Udostępniony tekst →

Kontrole w polskich domach. "Zgłaszany jest każdy rodzaj dymu z komina"
Rozpoczął się sezon grzewczy, a wraz z nim ruszyły intensywne kontrole straży miejskiej. Funkcjonariusze sprawdzają m.in. to, czym mieszkańcy i osoby prowadzące działalność gospodarczą palą w piecach i kotłach, a w przypadku stwierdzenia nieprawidłowości wystawiają mandaty. Choć - jak podkreślili strażnicy - świadomość społeczna w zakresie spalania odpadów rośnie, to niektórzy nadal palą w piecach plastikowymi butelkami, kawałkami gumy czy pieluchami. W ciągu ostatnich kilku tygodni częstochowscy strażnicy miejscy wystawili 6 mandatów, a warszawscy 10. Funkcjonariusze sprawdzają też rodzaj pieca lub kotła znajdującego się w kontrolowanej nieruchomości.
Mając na uwadze to, że od kilku tygodni trwa sezon grzewczy, a mediach pojawiają się informacje na temat mandatów za palenie w piecach, skontaktowaliśmy się z formacjami z różnych części Polski. Na nasze pytania odpowiedzieli strażnicy miejscy z Gdańska, Wrocławia, Radomia, Kielc, Częstochowy oraz Warszawy. Przypomnijmy, że nielegalne spalanie odpadów jest wykroczeniem, za które mandat może wynieść 500 zł. Jeżeli sprawa trafi do sądu grzywna to nawet 5000 zł.
Szczegółowych informacji na ten temat udzielił Andrzej Hinz, starszy inspektor ds. komunikacji społecznej ze Straży Miejskiej w Gdańsku. W 2024 r. tamtejsi strażnicy przeprowadzili 424 kontrole pod kątem spalania odpadów. - Za wykroczenie związane ze spalaniem odpadów w urządzeniach do tego nieprzystosowanych (najczęściej są to piece domowe) wystawili 89 mandatów, 3 osoby pouczyli i sporządzili 3 notatki na wniosek o ukaranie do sądu - podkreślił nasz rozmówca. Andrzej Hinz dodał, że tylko w październiku strażnicy miejscy wystawili 11 mandatów. Najwyższy z nich opiewał na kwotę 500 zł.

Wykaz wpisów →
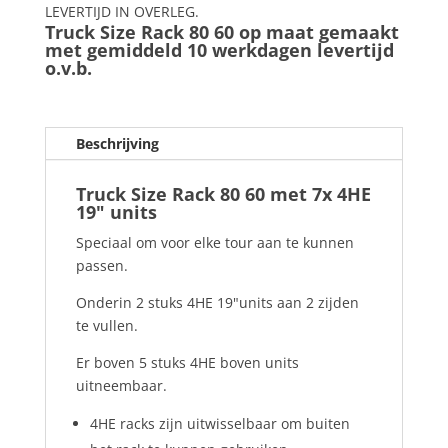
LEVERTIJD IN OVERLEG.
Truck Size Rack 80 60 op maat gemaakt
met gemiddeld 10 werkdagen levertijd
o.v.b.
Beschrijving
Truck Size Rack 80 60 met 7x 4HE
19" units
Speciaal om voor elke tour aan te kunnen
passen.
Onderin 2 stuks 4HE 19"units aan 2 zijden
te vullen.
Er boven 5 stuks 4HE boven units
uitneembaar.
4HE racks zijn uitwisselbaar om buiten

Zadania do wykonania →
A – Przepisz fragment artykułu o kontrolach straży miejskiej od słów "Szczegółowych informacji na" aż do słów "kwotę 500 zł." włącznie.
B – Dopisz dalszy ciąg artykułu o kontrolach straży miejskiej, zaczynając zaraz po jego ostatnim zdaniu.
Wpisy nie są potrzebne do wykonania zadań.

Odpowiedzi do ćwiczenia →
A –
Szczegółowych informacji na ten temat udzielił Andrzej Hinz, starszy inspektor ds. komunikacji społecznej ze Straży Miejskiej w Gdańsku. W 2024 r. tamtejsi strażnicy przeprowadzili 424 kontrole pod kątem spalania odpadów. - Za wykroczenie związane ze spalaniem odpadów w urządzeniach do tego nieprzystosowanych (najczęściej są to piece domowe) wystawili 89 mandatów, 3 osoby pouczyli i sporządzili 3 notatki na wniosek o ukaranie do sądu - podkreślił nasz rozmówca. Andrzej Hinz dodał, że tylko w październiku strażnicy miejscy wystawili 11 mandatów. Najwyższy z nich opiewał na kwotę 500 zł.

B –
A jak wygląda sytuacja w innych miastach na mapie Polski? W odpowiedzi na nasze pytania Waldemar Forysiak, rzecznik prasowy SM Wrocławia podał, że w ostatnich tygodniach strażnicy miejscy nałożyli 3 mandaty na kwotę 1050 zł. Grzegorz Sambor, zastępca komendanta SM w Radomiu przekazał natomiast, że na przełomie października i listopada funkcjonariusze nałożyli 3 mandaty karne - dwa po 200 zł i jeden w wysokości 100 zł.
Mandaty posypały się również w Kielcach. - Funkcjonariusze straży miejskiej przeprowadzili 184 interwencje w wyniku których nałożyli 8 mandatów karnych (kwoty mandatów karnych zgodnie z obowiązującymi przepisami wynoszą od 20 do 500 zł) - wskazał st. insp. Bogusław Kmieć z zespołu prasowego SM w Kielcach.
Od 1 października do 13 listopada 2024 r. częstochowscy strażnicy miejscy przeprowadzili 39 kontroli - poinformował Artur Kucharski z SM w Częstochowie. Podkreślił, że funkcjonariusze ujawnili 18 wykroczeń, z czego 11 osób zostało pouczonych, a 6 otrzymało mandaty w kwotach: 50 zł, 100 zł, 200 zł, 250 zł, 300 zł i 500 zł. Jedna z osób nie chciała przyjąć mandatu, dlatego jej sprawa skończy się w sądzie.
Referat prasowy SM m.st. Warszawy przekazał, że w okresie od 11 października do 11 listopada funkcjonariusze przeprowadzili 384 kontrole posesji zamieszkałych oraz 237 kontrole posesji niezamieszkałych. Podczas tych działań ujawniono 13 wykroczeń "związanych z termicznym przekształcaniem odpadów". W związku z tym nałożono 10 mandatów karnych. Funkcjonariusze ujawnili również 25 wykroczeń "dotyczących używania paliw zakazanych lub pieców albo kotłów pozaklasowych, tzw. kopciuchów". - W ramach tych naruszeń strażnicy nałożyli 12 mandatów karnych, zastosowali 12 środków oddziaływania wychowawczego oraz sporządzili 1 wniosek o ukaranie do sądu - czytamy w odpowiedzi przesłanej Interii Biznes.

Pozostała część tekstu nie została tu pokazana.